* Start *

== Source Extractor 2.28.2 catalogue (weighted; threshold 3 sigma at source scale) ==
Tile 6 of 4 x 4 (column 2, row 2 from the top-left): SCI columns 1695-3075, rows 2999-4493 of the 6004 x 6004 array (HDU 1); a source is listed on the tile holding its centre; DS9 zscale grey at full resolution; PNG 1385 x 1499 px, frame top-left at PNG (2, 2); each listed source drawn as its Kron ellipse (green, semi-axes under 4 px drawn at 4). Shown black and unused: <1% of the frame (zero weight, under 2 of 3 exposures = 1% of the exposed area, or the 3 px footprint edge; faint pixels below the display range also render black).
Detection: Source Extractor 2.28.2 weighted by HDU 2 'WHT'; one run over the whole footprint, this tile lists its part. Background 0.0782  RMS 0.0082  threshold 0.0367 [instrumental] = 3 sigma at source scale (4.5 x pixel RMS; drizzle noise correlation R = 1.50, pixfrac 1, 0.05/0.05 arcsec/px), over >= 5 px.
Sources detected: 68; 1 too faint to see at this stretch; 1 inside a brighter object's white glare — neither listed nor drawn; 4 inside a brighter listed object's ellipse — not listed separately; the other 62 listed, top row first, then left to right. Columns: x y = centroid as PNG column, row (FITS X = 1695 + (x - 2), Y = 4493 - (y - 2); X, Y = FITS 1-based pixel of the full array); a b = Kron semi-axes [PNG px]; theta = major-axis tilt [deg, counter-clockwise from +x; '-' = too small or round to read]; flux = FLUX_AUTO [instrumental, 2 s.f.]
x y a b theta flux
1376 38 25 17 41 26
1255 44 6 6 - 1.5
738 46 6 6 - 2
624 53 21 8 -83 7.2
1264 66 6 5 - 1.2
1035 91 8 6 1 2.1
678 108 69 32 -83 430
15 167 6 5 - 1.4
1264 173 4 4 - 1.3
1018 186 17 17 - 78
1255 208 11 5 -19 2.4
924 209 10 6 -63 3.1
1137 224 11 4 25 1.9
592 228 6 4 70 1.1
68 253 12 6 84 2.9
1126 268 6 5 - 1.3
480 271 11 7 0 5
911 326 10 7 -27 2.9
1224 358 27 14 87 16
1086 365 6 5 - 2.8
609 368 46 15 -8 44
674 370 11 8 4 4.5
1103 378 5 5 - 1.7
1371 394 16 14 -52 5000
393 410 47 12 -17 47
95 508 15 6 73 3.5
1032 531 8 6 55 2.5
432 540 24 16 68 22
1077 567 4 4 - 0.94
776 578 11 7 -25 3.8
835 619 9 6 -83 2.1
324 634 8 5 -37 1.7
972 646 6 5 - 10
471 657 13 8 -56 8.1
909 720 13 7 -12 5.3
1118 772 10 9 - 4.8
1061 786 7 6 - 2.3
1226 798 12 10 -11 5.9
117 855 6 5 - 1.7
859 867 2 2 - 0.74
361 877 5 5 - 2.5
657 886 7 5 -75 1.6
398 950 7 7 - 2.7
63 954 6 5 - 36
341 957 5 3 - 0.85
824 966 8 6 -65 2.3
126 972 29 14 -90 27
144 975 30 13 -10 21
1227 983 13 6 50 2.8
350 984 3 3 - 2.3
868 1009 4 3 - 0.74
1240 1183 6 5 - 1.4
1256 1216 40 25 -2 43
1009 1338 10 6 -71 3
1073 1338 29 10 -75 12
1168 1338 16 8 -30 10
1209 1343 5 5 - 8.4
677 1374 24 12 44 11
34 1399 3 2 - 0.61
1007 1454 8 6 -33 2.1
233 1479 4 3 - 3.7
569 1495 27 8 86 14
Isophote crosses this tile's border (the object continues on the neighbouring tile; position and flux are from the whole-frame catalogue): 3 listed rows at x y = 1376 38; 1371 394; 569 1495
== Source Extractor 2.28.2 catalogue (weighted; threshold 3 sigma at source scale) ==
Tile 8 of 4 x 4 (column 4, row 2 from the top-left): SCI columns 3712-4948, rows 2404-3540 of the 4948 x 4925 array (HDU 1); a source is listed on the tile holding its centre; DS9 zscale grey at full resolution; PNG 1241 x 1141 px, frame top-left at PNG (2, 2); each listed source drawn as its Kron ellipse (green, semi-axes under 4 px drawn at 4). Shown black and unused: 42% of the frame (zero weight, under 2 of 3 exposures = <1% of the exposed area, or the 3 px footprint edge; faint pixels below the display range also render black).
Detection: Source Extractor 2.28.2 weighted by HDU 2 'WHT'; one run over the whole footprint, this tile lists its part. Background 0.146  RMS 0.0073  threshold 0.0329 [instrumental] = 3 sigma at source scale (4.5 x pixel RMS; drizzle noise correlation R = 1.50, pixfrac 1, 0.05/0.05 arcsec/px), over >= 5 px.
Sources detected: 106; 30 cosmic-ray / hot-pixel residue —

* End *

__Your objective__. Please rewrite all the records above, swapping "catalogue" for "catalog" wherever it occurs and leaving everything else unchanged.

__Final result__.
== Source Extractor 2.28.2 catalog (weighted; threshold 3 sigma at source scale) ==
Tile 6 of 4 x 4 (column 2, row 2 from the top-left): SCI columns 1695-3075, rows 2999-4493 of the 6004 x 6004 array (HDU 1); a source is listed on the tile holding its centre; DS9 zscale grey at full resolution; PNG 1385 x 1499 px, frame top-left at PNG (2, 2); each listed source drawn as its Kron ellipse (green, semi-axes under 4 px drawn at 4). Shown black and unused: <1% of the frame (zero weight, under 2 of 3 exposures = 1% of the exposed area, or the 3 px footprint edge; faint pixels below the display range also render black).
Detection: Source Extractor 2.28.2 weighted by HDU 2 'WHT'; one run over the whole footprint, this tile lists its part. Background 0.0782  RMS 0.0082  threshold 0.0367 [instrumental] = 3 sigma at source scale (4.5 x pixel RMS; drizzle noise correlation R = 1.50, pixfrac 1, 0.05/0.05 arcsec/px), over >= 5 px.
Sources detected: 68; 1 too faint to see at this stretch; 1 inside a brighter object's white glare — neither listed nor drawn; 4 inside a brighter listed object's ellipse — not listed separately; the other 62 listed, top row first, then left to right. Columns: x y = centroid as PNG column, row (FITS X = 1695 + (x - 2), Y = 4493 - (y - 2); X, Y = FITS 1-based pixel of the full array); a b = Kron semi-axes [PNG px]; theta = major-axis tilt [deg, counter-clockwise from +x; '-' = too small or round to read]; flux = FLUX_AUTO [instrumental, 2 s.f.]
x y a b theta flux
1376 38 25 17 41 26
1255 44 6 6 - 1.5
738 46 6 6 - 2
624 53 21 8 -83 7.2
1264 66 6 5 - 1.2
1035 91 8 6 1 2.1
678 108 69 32 -83 430
15 167 6 5 - 1.4
1264 173 4 4 - 1.3
1018 186 17 17 - 78
1255 208 11 5 -19 2.4
924 209 10 6 -63 3.1
1137 224 11 4 25 1.9
592 228 6 4 70 1.1
68 253 12 6 84 2.9
1126 268 6 5 - 1.3
480 271 11 7 0 5
911 326 10 7 -27 2.9
1224 358 27 14 87 16
1086 365 6 5 - 2.8
609 368 46 15 -8 44
674 370 11 8 4 4.5
1103 378 5 5 - 1.7
1371 394 16 14 -52 5000
393 410 47 12 -17 47
95 508 15 6 73 3.5
1032 531 8 6 55 2.5
432 540 24 16 68 22
1077 567 4 4 - 0.94
776 578 11 7 -25 3.8
835 619 9 6 -83 2.1
324 634 8 5 -37 1.7
972 646 6 5 - 10
471 657 13 8 -56 8.1
909 720 13 7 -12 5.3
1118 772 10 9 - 4.8
1061 786 7 6 - 2.3
1226 798 12 10 -11 5.9
117 855 6 5 - 1.7
859 867 2 2 - 0.74
361 877 5 5 - 2.5
657 886 7 5 -75 1.6
398 950 7 7 - 2.7
63 954 6 5 - 36
341 957 5 3 - 0.85
824 966 8 6 -65 2.3
126 972 29 14 -90 27
144 975 30 13 -10 21
1227 983 13 6 50 2.8
350 984 3 3 - 2.3
868 1009 4 3 - 0.74
1240 1183 6 5 - 1.4
1256 1216 40 25 -2 43
1009 1338 10 6 -71 3
1073 1338 29 10 -75 12
1168 1338 16 8 -30 10
1209 1343 5 5 - 8.4
677 1374 24 12 44 11
34 1399 3 2 - 0.61
1007 1454 8 6 -33 2.1
233 1479 4 3 - 3.7
569 1495 27 8 86 14
Isophote crosses this tile's border (the object continues on the neighbouring tile; position and flux are from the whole-frame catalog): 3 listed rows at x y = 1376 38; 1371 394; 569 1495
== Source Extractor 2.28.2 catalog (weighted; threshold 3 sigma at source scale) ==
Tile 8 of 4 x 4 (column 4, row 2 from the top-left): SCI columns 3712-4948, rows 2404-3540 of the 4948 x 4925 array (HDU 1); a source is listed on the tile holding its centre; DS9 zscale grey at full resolution; PNG 1241 x 1141 px, frame top-left at PNG (2, 2); each listed source drawn as its Kron ellipse (green, semi-axes under 4 px drawn at 4). Shown black and unused: 42% of the frame (zero weight, under 2 of 3 exposures = <1% of the exposed area, or the 3 px footprint edge; faint pixels below the display range also render black).
Detection: Source Extractor 2.28.2 weighted by HDU 2 'WHT'; one run over the whole footprint, this tile lists its part. Background 0.146  RMS 0.0073  threshold 0.0329 [instrumental] = 3 sigma at source scale (4.5 x pixel RMS; drizzle noise correlation R = 1.50, pixfrac 1, 0.05/0.05 arcsec/px), over >= 5 px.
Sources detected: 106; 30 cosmic-ray / hot-pixel residue —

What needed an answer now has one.